Je concentrerai mon propos sur les suites données par les textes qui sont ou viendront en discussion devant le Parlement au rapport de la commission de prévention des conflits d'intérêts dans la vie publique que j'ai eu l'honneur de présider en 2010 et qui a remis au Président de la République un rapport intitulé Pour une nouvelle déontologie de la vie publique. En effet, les propositions contenues dans ce rapport, remis le 26 janvier 2011 au Président de la République, ont été en grande partie reprises : d'une part dans le projet de loi ordinaire et le projet de loi organique relatif à la transparence de la vie publique ; d'autre part dans l'avant-projet de loi relatif à la déontologie et aux droits et obligations des fonctionnaires qui sera présenté au conseil des ministres à la mi-juillet.
Une première série de nos recommandations s'articulait autour de la définition des principes et des valeurs. La proposition de donner une définition opérationnelle des conflits d'intérêts a été suivie d'effets. L'article 2 du projet de loi relatif à la transparence de la vie publique prend en compte les situations d'interférence entre deux intérêts publics et non plus seulement entre un intérêt public et un intérêt privé. Notre définition précisait également qu'il peut y avoir conflit quand un doute sérieux résulte des apparences. L'avant-projet de loi relatif à la déontologie et aux droits et obligations des fonctionnaires retient une définition analogue.

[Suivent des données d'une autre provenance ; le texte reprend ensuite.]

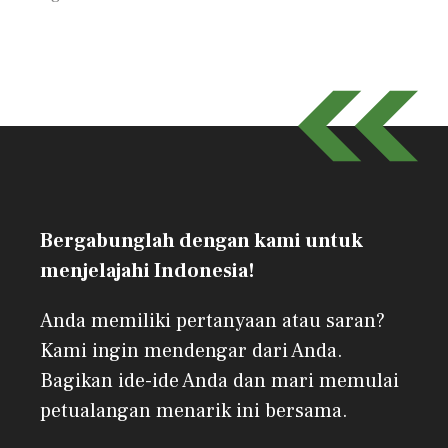
Bergabunglah dengan kami untuk
menjelajahi Indonesia!
Anda memiliki pertanyaan atau saran?
Kami ingin mendengar dari Anda.
Bagikan ide-ide Anda dan mari memulai
petualangan menarik ini bersama.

Notre deuxième proposition, visant à inscrire dans une loi relative à la déontologie des acteurs publics les principes fondamentaux en matière de prévention des conflits d'intérêts, figure à l'article 1er du projet de loi sur la transparence, pendant devant le Sénat, et dans l'avant-projet de loi relatif à la déontologie des fonctionnaires. Celui-ci fait également référence aux principes d'impartialité, de probité et de dignité qui s'imposent aux agents publics. Il rappelle aussi les exigences de neutralité, d'égalité de traitement des personnes et de laïcité, consacrés de longue date par la jurisprudence administrative. L'article 1er du projet de loi sur la transparence précise aussi que les membres du Gouvernement, les élus locaux et les parlementaires exercent leurs fonctions publiques avec dignité, probité et impartialité.

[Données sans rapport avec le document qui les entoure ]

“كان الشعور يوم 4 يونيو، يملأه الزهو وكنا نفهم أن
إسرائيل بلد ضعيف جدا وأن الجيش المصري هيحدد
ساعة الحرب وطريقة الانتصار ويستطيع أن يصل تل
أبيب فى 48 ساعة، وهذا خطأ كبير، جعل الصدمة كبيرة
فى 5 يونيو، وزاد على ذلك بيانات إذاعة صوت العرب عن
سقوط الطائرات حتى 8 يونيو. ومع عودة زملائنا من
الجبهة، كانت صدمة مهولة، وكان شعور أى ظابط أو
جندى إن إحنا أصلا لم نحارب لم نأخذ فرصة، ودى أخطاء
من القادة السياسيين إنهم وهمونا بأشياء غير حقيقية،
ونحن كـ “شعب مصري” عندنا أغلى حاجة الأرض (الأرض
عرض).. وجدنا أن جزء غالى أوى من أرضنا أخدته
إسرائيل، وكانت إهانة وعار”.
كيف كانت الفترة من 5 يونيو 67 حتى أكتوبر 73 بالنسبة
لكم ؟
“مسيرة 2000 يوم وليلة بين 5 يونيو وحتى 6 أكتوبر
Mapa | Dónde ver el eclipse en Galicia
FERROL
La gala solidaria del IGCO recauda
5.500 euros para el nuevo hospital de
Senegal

Troisième proposition : mettre en oeuvre des chartes et codes de déontologie. Quoiqu'ils ne procèdent pas d'une obligation législative, ces documents se sont multipliés depuis 2010. C'est une évolution heureuse.
Le deuxième axe était d'instaurer des mécanismes de prévention des conflits d'intérêts. Notre quatrième proposition incitait à généraliser l'obligation d'abstention ou de déport dans le traitement d'un dossier dans lequel les intérêts privés de l'acteur public seraient de nature à compromettre ou paraître compromettre son indépendance, son impartialité ou son objectivité. L'article 2 du projet de loi sur la transparence en précise le mode opératoire : déport des membres du Gouvernement, règles de suppléance des membres des collèges des autorités indépendantes ; intervention du bénéficiaire d'une délégation de pouvoir en lieu et place de l'autorité exécutive locale... L'avant-projet de loi sur la déontologie des fonctionnaires fait de même pour les agents publics et modifie à cette fin l'article 25 du statut général des fonctionnaires.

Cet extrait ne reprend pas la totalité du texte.